* _DOCUMENT PASSAGE_:
UC Davis Professor Alan Williamson and St. Mary’s Professor Jeanne Foster feature at a special THURSDAY EVENING READING at the Sacramento Poetry Center

 

Thursday, December 6, 2012, 7:30pm – 9:00pm

 

Poet, short story writer, and critic Alan Batcher Williamson was born in Chicago, Illinois. He earned a BA at Haverford College and a PhD at Harvard University, where he studied with Robert Lowell. He is the author of several collections of poetry, including The Pattern More Complicated: New and Selected Poems (2004), Res Publica (1998), and Love and the Sou

l (1995). His lyric poetry explores the intersection of public and personal geographies.

 

Williamson’s critical writing includes Almost a Girl: Male Writers and Female Identification (2001), Eloquence and Mere Life: Essays on the Art of Poetry (1994), and Pity the Monsters: The Political Vision of Robert Lowell (1974).

* _GIVEN DATA_:
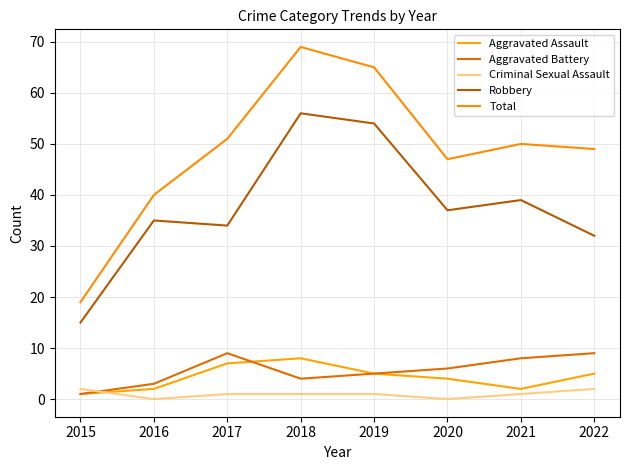

What is the difference between the highest and lowest values at 2020?

47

* _PROBLEMS AND TASKS_:
[a] In the poetry reading announcement, give the stretch from "Thursday, December 6, 2012, 7:30pm" through "Robert Lowell (1974)." again, switching "Haverford College" to "Swarthmore College".
[b] Please sum up the poetry reading announcement in two sentences.

* _PER-TASK OUTPUTS_:
[a]
Thursday, December 6, 2012, 7:30pm – 9:00pm

 

Poet, short story writer, and critic Alan Batcher Williamson was born in Chicago, Illinois. He earned a BA at Swarthmore College and a PhD at Harvard University, where he studied with Robert Lowell. He is the author of several collections of poetry, including The Pattern More Complicated: New and Selected Poems (2004), Res Publica (1998), and Love and the Sou

l (1995). His lyric poetry explores the intersection of public and personal geographies.

 

Williamson’s critical writing includes Almost a Girl: Male Writers and Female Identification (2001), Eloquence and Mere Life: Essays on the Art of Poetry (1994), and Pity the Monsters: The Political Vision of Robert Lowell (1974).

[b] UC Davis Professor Alan Williamson and St. Mary's Professor Jeanne Foster are featured at a special Thursday evening reading at the Sacramento Poetry Center on December 6, 2012, from 7:30 to 9:00 pm. Williamson is a Chicago-born poet, short story writer, and critic who studied with Robert Lowell at Harvard, and his work includes several poetry collections exploring public and personal geographies and critical writing such as a book on Lowell's political vision.